Speakers

QotD: What is Speaker Break-In or Burn-In?


You may have heard of speaker break-in or burn-in. This is the concept that a speaker needs to be used for a certain period of time in order to “sound right.” We’ve all experienced this with clothes. Shoes need to be worn for a while before they start to fit correctly. On the way to breaking-in, shoes may cause discomfort, pain, blisters, and more. You may find after wearing them for a while, that they are never going to fit correctly. Can that happen to speakers? Do speakers need a break-in period in order to sound right?

Answer: No.

Explanation of the Speaker Break-In Rhetoric

The driver is the only thing within a speaker that could conceivably “break-in.” The drivers within the speaker are the only moving parts in the whole system. Within the drivers, there are very few actual moving parts. The two that could burn-in are the surround and the spider.

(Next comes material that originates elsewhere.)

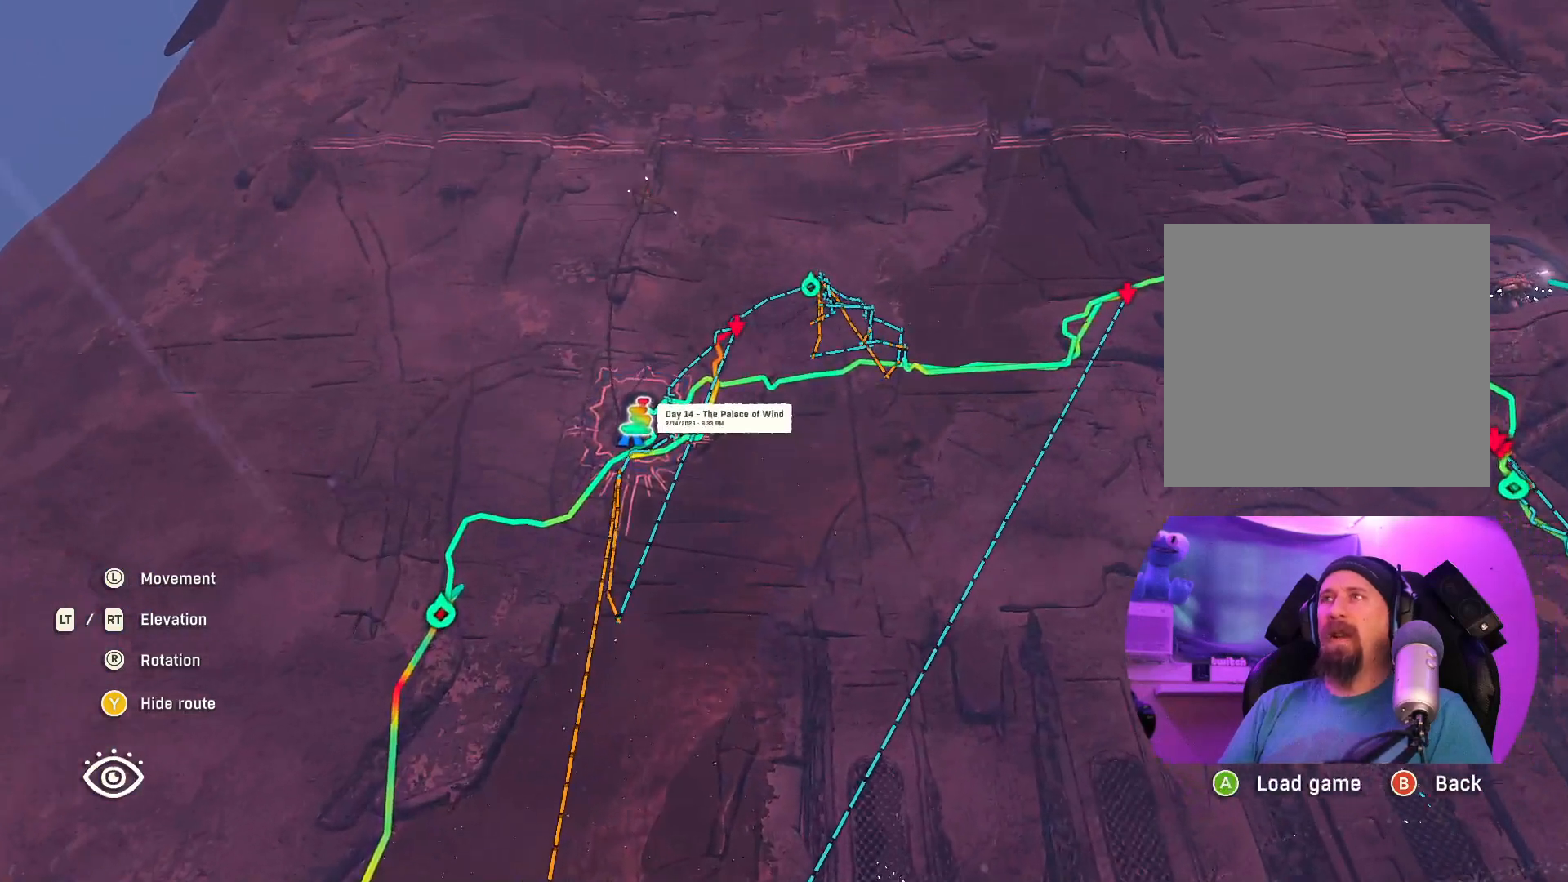
{"buttons": [], "left_stick": "up-left", "right_stick": "center", "events": [[17, "left_stick", "center"], [183, "R2", "down"], [433, "left_stick", "up-left"], [483, "R2", "up"]]}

The surround is the foam part around the outside of the cone material. The job of the surround is to, mostly, keep dust out of the inside of the driver. The spider is the suspension of the driver. It keeps the voice coil centered both axially and front to back, within the gap of the magnet, and keeps it centered there. It essentially keeps the driver material so that, at rest, it is centered front to back and axially.

These two pieces are really the only parts that can be changed with movement. The force that moves the voice coil is magnetic and therefore can’t be changed by time and use. It can be broken by misuse, but the function shouldn’t change over time if the driver is used within tolerances.

The belief (as it has nothing to do with science) is that the suspension is rigid when it leaves the manufacturing line. It needs time to loosen up in order to get to its optimum performance range. The rule of thumb a speaker needs to play some sort of noise (white, pink, ZZ Top) for anywhere from 20 to 100 hours before they achieve “burn-in.”

There have been highly technical articles written on the topic, but let me simplify them for you. Any measurable changes to the surround and spider take less than a second to happen and don’t need to happen again. This means, the very first time the driver is used, there will be a slight loosening of the spider and surround. After that, it will not change. That is the speaker break-in that people are saying should happen. This means it happened long before they ever really started listening to their speakers.

Anecdotal Evidence that Speaker Break-In doesn’t Happen

There are a few things we can look at as proof that the only break-in or burn-in doesn’t happen at the speaker, it happens within the person. First, those that report burn-in often give a specific time period within which it happens. They report that after this period of time (sometimes weeks or months of playing white noise) the speaker somehow sounds different (usually better, often in the bass region). After that…nothing. No change.

So, what is happening here? Is the speaker really changing or is it something else?

Breaking in of the Ear

The process here is fairly simple to understand. The person (usually a reviewer) has a set of speakers in their system. They get in another set and find them somehow “off.” This is very likely attributable to the new speakers simply sounded different than their current speakers. Once they put them in “time out” for a while, suddenly, they sound better.

That difference in the timbre of the speakers can be a combination of many things. These types of reviews are usually made by audiophile publications that eschew room treatments, subwoofers, room correction, and other proven ways to optimize the sound in your room. Room acoustics, in particular, can have a massive effect on how a speaker sounds. So, when the reviewer gets a new speaker, they not only sound different by design, but the room is having a massive effect on how they sound.

Have you listened to the same song on two different systems in short order? Listened to a song on your computer speakers and then your headphones? Maybe your car and then in your house? Did they sound the same? Of course not! And that difference is usually perceived as “bad” at first. But, a few minutes later, you forget about the differences and just go back to enjoying the music.

This is speaker break-in. It happens at the reviewer’s head. Not at the speaker.

Does Speaker Break-In End?

Continuing this line of reasoning, if a speaker takes weeks or months to burn-in, does that process stop after that time period? Surely whatever is taking weeks to loosen up continues to stretch as the speaker is used? So why don’t we read any reviews about speakers that are “too” broken-in? Why don’t people with 20-year-old speakers complain that their speakers have become burned-in to the point that they are too bassy?

It doesn’t happen because the speaker wasn’t the place where the break-in happened.

Conclusion

Spend a moment thinking about how a speaker works, and you’ll realize that a driver that needs its suspension stretched is a terrible design. Drivers have to move in and out sometimes thousands of times a second. To continue to perform optimally, they need to operate within tolerances that would ensure that the movement would not change how the driver acts. That includes the rigidity of the suspension. It should not be pushed so far as to change or break-in. If it is, it could damage the suspension.

And then the speaker would truly be broken-in. And if you keep pushing, you’ll probably experience some burning as well.


2 Comments on QotD: What is Speaker Break-In or Burn-In?

  1. Matt

    I’m loving these no-BS articles. Keep it up, Tom, and good luck on the website! I heard about it while listening to AV Rant, which I love, but need to take a break once in a while from the subwoofer talk to read about more general audio topics like found on here.